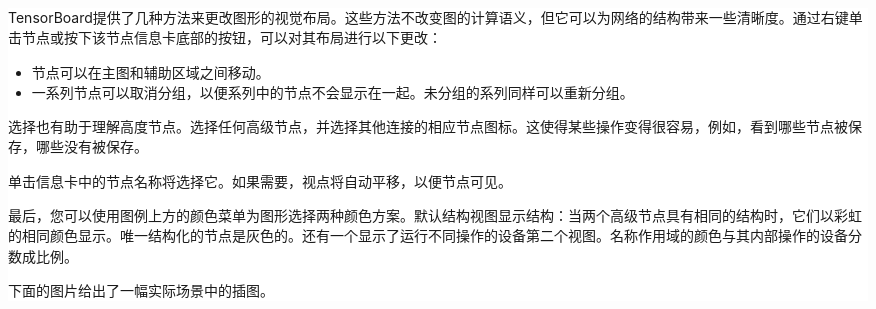 TensorBoard提供了几种方法来更改图形的视觉布局。这些方法不改变图的计算语义，但它可以为网络的结构带来一些清晰度。通过右键单击节点或按下该节点信息卡底部的按钮，可以对其布局进行以下更改：

- 节点可以在主图和辅助区域之间移动。
- 一系列节点可以取消分组，以便系列中的节点不会显示在一起。未分组的系列同样可以重新分组。

选择也有助于理解高度节点。选择任何高级节点，并选择其他连接的相应节点图标。这使得某些操作变得很容易，例如，看到哪些节点被保存，哪些没有被保存。

单击信息卡中的节点名称将选择它。如果需要，视点将自动平移，以便节点可见。

最后，您可以使用图例上方的颜色菜单为图形选择两种颜色方案。默认结构视图显示结构：当两个高级节点具有相同的结构时，它们以彩虹的相同颜色显示。唯一结构化的节点是灰色的。还有一个显示了运行不同操作的设备第二个视图。名称作用域的颜色与其内部操作的设备分数成比例。

下面的图片给出了一幅实际场景中的插图。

__________

▶ _Your task_: Repeat exactly the lines from the one containing "单击信息卡中的节点名称将选择它。如果需要，视点将自动平移，以便节点可见。" through the last line of the records above, both included, and nothing else.

▶ _Your solution_:
单击信息卡中的节点名称将选择它。如果需要，视点将自动平移，以便节点可见。

最后，您可以使用图例上方的颜色菜单为图形选择两种颜色方案。默认结构视图显示结构：当两个高级节点具有相同的结构时，它们以彩虹的相同颜色显示。唯一结构化的节点是灰色的。还有一个显示了运行不同操作的设备第二个视图。名称作用域的颜色与其内部操作的设备分数成比例。

下面的图片给出了一幅实际场景中的插图。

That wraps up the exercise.